The only nominally opposition senators who could aspire to chair “Blue Ribbon” are Senators Francis Escudero and Alan Peter Cayetano. But although the Senate has more committees than senators, “Blue Ribbon” is seen as too major a committee to give to a neophyte. Of course, the billionaire Manny Villar was a first termer when he first became Senate President, so nothing prevents the senators from rising above seniority, tradition, or common sense. But none of the others have appeared on Forbes magazines’ billionaires’ list, and the administration will still have to agree to such arrangement, in any case.

Some may want to reconstitute the Senate majority with or without Villar as head. This has interesting possibilities. The administration has nine senators, plus two supportive independents, or a total of eleven. The opposition has eleven also, assuming Villar’s group of four will go back to the fold. To elect a new President, they would still need a simple majority of 13 votes (computed on the basis of 24 senators, not 22). Either side will need to win over two “winnables”---this is one time you could correctly use this long bastardized word --- from the other side.
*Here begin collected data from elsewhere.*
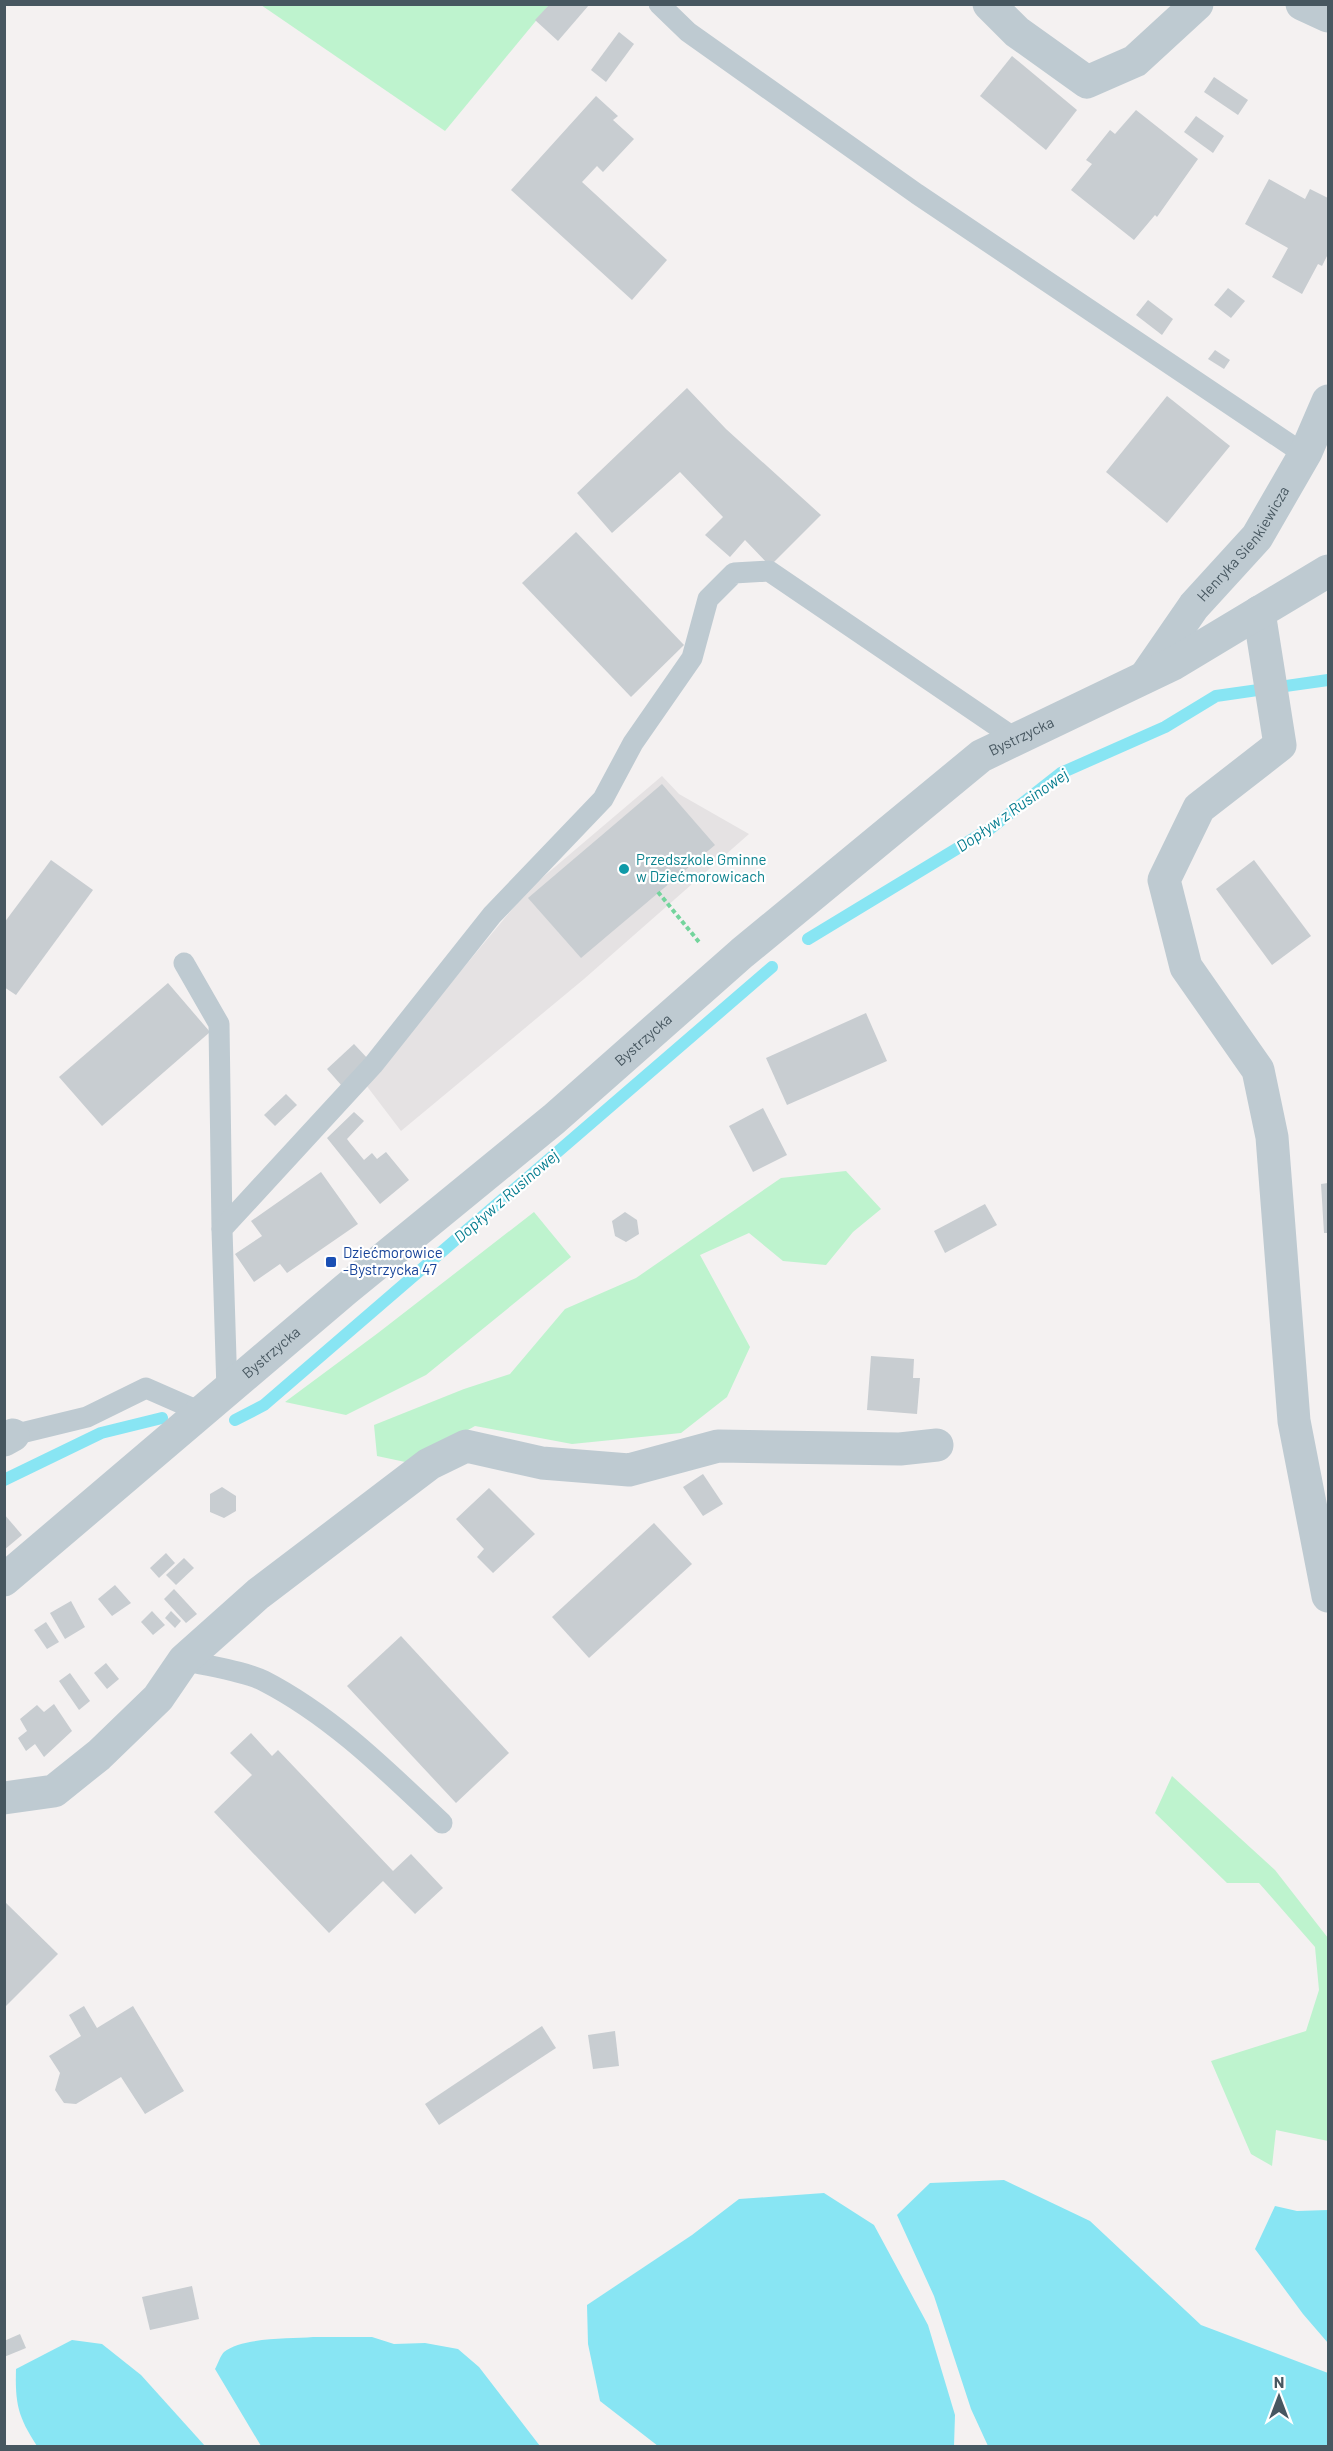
<svg xmlns="http://www.w3.org/2000/svg" width="1333" height="2451" font-family="Barlow,sans-serif">
<style>
.education{fill:#e5e2e3}
.green{fill:#bef3ce}
.water{fill:#88e5f3}
.lines{fill:none;stroke-linecap:round;stroke-linejoin:round}
.stream{stroke:#88e5f3;stroke-width:12}
.building{fill:#c8cdd1}
.path{stroke:#73d49c;stroke-width:4;stroke-dasharray:4.5 3;stroke-linecap:butt}
.service{stroke:#becad1;stroke-width:21}
.minor{stroke:#becad1;stroke-width:33}
.tertiary{stroke:#becad1;stroke-width:33}
.culture-dot{fill:#0f9aa8;stroke:#fff;stroke-width:2}
.transit-dot{fill:#1a4fb4;stroke:#fff;stroke-width:2}
.labels{text-anchor:middle;stroke-width:4.5;stroke-linejoin:round;paint-order:stroke}
.street-label{font-size:15px;fill:#475760;stroke:#fff}
.culture-label{font-size:15px;fill:#0d838f;stroke:#fff;text-anchor:start}
.transit-label{font-size:15px;fill:#164399;stroke:#fff;text-anchor:start}
.water-label{font-size:16px;font-style:italic;fill:#067d8f;stroke:#fff}
</style>
<rect width="100%" height="100%" fill="#f4f1f1"/>
<path class="education" d="M662,776L679,794L749,834L584,979L401,1131L366,1085L529,889Z"/>
<g class="green">
<path d="M261,5H549L445,131Z"/>
<path d="M846,1171L881,1209L853,1232L826,1265L783,1261L749,1233L700,1255L750,1347L727,1397L681,1433L572,1444L475,1426L410,1463L377,1456L374,1425L464,1389L510,1374L565,1309L636,1278L781,1178Z"/>
<path d="M534,1212L571,1257L426,1375L346,1415L285,1402L378,1333Z"/>
<path d="M1172,1776L1275,1870L1328,1938V2141L1276,2130L1272,2166L1251,2154L1211,2061L1306,2031L1319,1990L1315,1947L1259,1883H1227L1155,1813Z"/>
</g>
<g class="water">
<path d="M1004,2180L1090,2221L1201,2325L1328,2373V2446H988L971,2409L934,2296L897,2215L930,2183Z"/>
<path d="M824,2193L874,2225L928,2325L955,2415L954,2446H658L600,2401L588,2344L587,2305L692,2235L739,2199Z"/>
<path d="M1275,2206L1297,2211L1328,2210V2343L1303,2314L1255,2249Z"/>
<path d="M313,2337H372L394,2344L425,2343L458,2349L479,2367L540,2446H261L215,2369C218,2364 220,2356 224,2352C242,2337 290,2339 313,2337Z"/>
<path d="M72,2340L102,2344L141,2375L205,2446H37C18,2417 15,2404 16,2369Z"/>
</g>
<g class="lines">
<g class="stream">
<path d="M808,939L991,828L1061,773L1165,727L1216,696L1328,680"/>
<path d="M235,1420L264,1405L772,967"/>
<path d="M4,1480L101,1433L162,1418"/>
</g>
</g>
<g class="building">
<path d="M549,5H589L558,41L535,20Z"/>
<path d="M619,32L634,44L606,82L591,70Z"/>
<path d="M1012,56L1077,110L1046,150L980,96Z"/>
<path d="M1214,77L1248,100L1238,115L1204,92Z"/>
<path d="M596,96L618,116L613,120L634,139L603,172L597,166L582,182L667,260L632,300L511,190Z"/>
<path d="M1136,110L1198,159L1157,217L1155,215L1134,240L1071,190L1092,164L1086,160L1110,130L1115,134Z"/>
<path d="M1196,116L1224,136L1213,153L1184,132Z"/>
<path d="M1269,179L1305,199L1310,189L1328,198V254L1322,266L1318,264L1302,294L1272,277L1288,248L1245,224Z"/>
<path d="M1228,288L1245,301L1231,318L1214,305Z"/>
<path d="M1148,300L1173,319L1162,335L1136,315Z"/>
<path d="M1215,350L1230,360L1224,369L1208,359Z"/>
<path d="M687,388L726,429L821,515L770,566L745,540L730,557L705,535L723,517L680,472L612,533L577,493Z"/>
<path d="M1167,396L1230,446L1167,523L1106,472Z"/>
<path d="M576,532L684,645L631,697L522,583Z"/>
<path d="M662,784L715,845L581,958L528,898Z"/>
<path d="M51,860L93,890L16,995L4,987V923Z"/>
<path d="M1254,860L1311,936L1272,965L1216,889Z"/>
<path d="M168,983L210,1032L102,1126L59,1077Z"/>
<path d="M866,1013L887,1061L787,1105L766,1058Z"/>
<path d="M354,1044L369,1060L342,1086L327,1069Z"/>
<path d="M286,1094L297,1105L275,1126L264,1115Z"/>
<path d="M763,1108L787,1155L753,1172L729,1126Z"/>
<path d="M354,1112L364,1121L347,1139L350,1143L364,1160L372,1153L377,1159L386,1152L409,1180L380,1204L327,1138Z"/>
<path d="M321,1172L358,1224L287,1273L280,1264L254,1282L235,1254L262,1236L251,1221Z"/>
<path d="M1328,1183V1233H1324L1321,1184Z"/>
<path d="M985,1204L997,1225L945,1253L934,1231Z"/>
<path d="M625,1212L637,1220L639,1234L626,1242L615,1236L612,1221Z"/>
<path d="M871,1356L914,1359L913,1378H920L917,1414L867,1410Z"/>
<path d="M703,1474L723,1504L703,1516L683,1487Z"/>
<path d="M222,1487L236,1496V1511L224,1518L210,1512V1494Z"/>
<path d="M489,1488L535,1534L493,1573L477,1557L484,1549L456,1519Z"/>
<path d="M4,1514L22,1535L4,1550Z"/>
<path d="M654,1523L692,1564L589,1658L552,1617Z"/>
<path d="M166,1553L175,1563L159,1578L150,1568Z"/>
<path d="M184,1558L194,1568L176,1585L166,1575Z"/>
<path d="M115,1585L131,1603L112,1616L98,1599Z"/>
<path d="M174,1589L197,1614L186,1623L164,1599Z"/>
<path d="M71,1601L85,1627L65,1639L50,1613Z"/>
<path d="M152,1611L165,1625L153,1635L141,1622Z"/>
<path d="M171,1611L181,1621L175,1628L165,1618Z"/>
<path d="M46,1622L59,1642L47,1649L34,1630Z"/>
<path d="M401,1636L509,1753L456,1803L347,1686Z"/>
<path d="M106,1663L119,1679L107,1689L94,1673Z"/>
<path d="M70,1673L90,1701L79,1710L59,1681Z"/>
<path d="M54,1704L72,1731L44,1757L35,1744L26,1751L18,1738L27,1731L20,1719L37,1705L44,1712Z"/>
<path d="M251,1733L272,1756L278,1750L393,1871L411,1854L443,1888L415,1914L383,1881L329,1933L214,1812L252,1775L230,1753Z"/>
<path d="M4,1901L58,1954L4,2008Z"/>
<path d="M84,2006L97,2028L133,2006L184,2091L145,2114L121,2077L76,2104L64,2103L55,2090L60,2073L49,2056L81,2036L69,2015Z"/>
<path d="M542,2026L556,2048L439,2125L425,2104Z"/>
<path d="M615,2031L619,2066L593,2069L588,2035Z"/>
<path d="M192,2286L199,2319L150,2330L142,2297Z"/>
<path d="M20,2334L26,2348L4,2357V2341Z"/>
</g>
<g class="lines">
<path class="path" d="M658,892L699,942"/>
<g class="service">
<path d="M659,4L688,32L917,194L1304,454"/>
<path d="M184,963L219,1024L222,1229"/>
<path d="M227,1391L222,1229L373,1065L492,915L603,799L633,743L692,658L708,599L734,573L769,571L1016,739"/>
<path d="M4,1436L13,1435L87,1417L146,1388L203,1413"/>
<path d="M184,1660C207,1666 244,1671 264,1681C332,1716 387,1771 442,1823"/>
</g>
<g class="minor">
<path d="M989,4L1017,32L1087,82L1135,61L1197,4"/>
<path d="M1302,4L1328,16"/>
<path d="M1259,612L1280,745L1199,808L1164,880L1186,967L1258,1070L1272,1137L1294,1421L1328,1596"/>
<path id="s1" d="M1145,677L1194,606L1257,537L1306,452L1328,401"/>
<path d="M4,1440L13,1435"/>
<path d="M4,1798L54,1791L99,1755L158,1698L184,1660L258,1594L429,1464L466,1446L542,1463L629,1470L718,1446L900,1449L937,1445"/>
</g>
<path class="tertiary" id="s2" d="M4,1580L345,1290L554,1119L742,953L981,756L1173,664L1328,571"/>
</g>
<circle class="culture-dot" cx="624" cy="869" r="6"/>
<rect class="transit-dot" x="325" y="1256" width="12" height="12" rx="3"/>
<g class="labels">
<g class="street-label">
<text dy="5" stroke="none"><textPath href="#s1" startOffset="166">Henryka Sienkiewicza</textPath></text>
<text dy="5" stroke="none"><textPath href="#s2" startOffset="1323">Bystrzycka</textPath></text>
<text dy="5" stroke="none"><textPath href="#s2" startOffset="837">Bystrzycka</textPath></text>
<text dy="5" stroke="none"><textPath href="#s2" startOffset="351">Bystrzycka</textPath></text>
</g>
<g class="culture-label">
<text x="636" y="865">Przedszkole Gminne<tspan x="636" dy="17">w Dziećmorowicach</tspan></text>
</g>
<g class="transit-label">
<text x="343" y="1258">Dziećmorowice<tspan x="343" dy="17">-Bystrzycka 47</tspan></text>
</g>
<g class="water-label">
<text transform="translate(1012 810) rotate(-35)" y="6">Dopływ z Rusinowej</text>
<text transform="translate(506 1196) rotate(-41)" y="6">Dopływ z Rusinowej</text>
</g>
</g>
<rect width="1333" height="2451" fill="none" stroke="#475760" stroke-width="12"/>
<g transform="translate(1279 2397)" stroke="#ffffff" stroke-width="4.5" paint-order="stroke">
<path d="M0-4.5L10 22L0 15L-10 22Z" fill="#475760"/>
<text y="-9" font-size="16" font-weight="bold" text-anchor="middle" fill="#475760">N</text>
</g>
</svg>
One thing that should never happen but could, should someone ever want to try it, is for the Senate to declare all its elective positions vacant and then fail to elect a new set of officers. The positions of Senate President, President Pro Tempore, Secretary, and Sergeant at Arms would have been vacated, but with the Chairman of Rules (and in virtue thereof, Majority Leader) and all other elected committee chairs, if any, intact. But with neither side able to win over two “winnables” from outside, the Senate Majority Leader becomes the Acting Senate President, under the Rules.

If that happens, Senator Kiko Pangilinan would have earned the grand prize of his life simply for routinely flubbing the Rules of the Senate.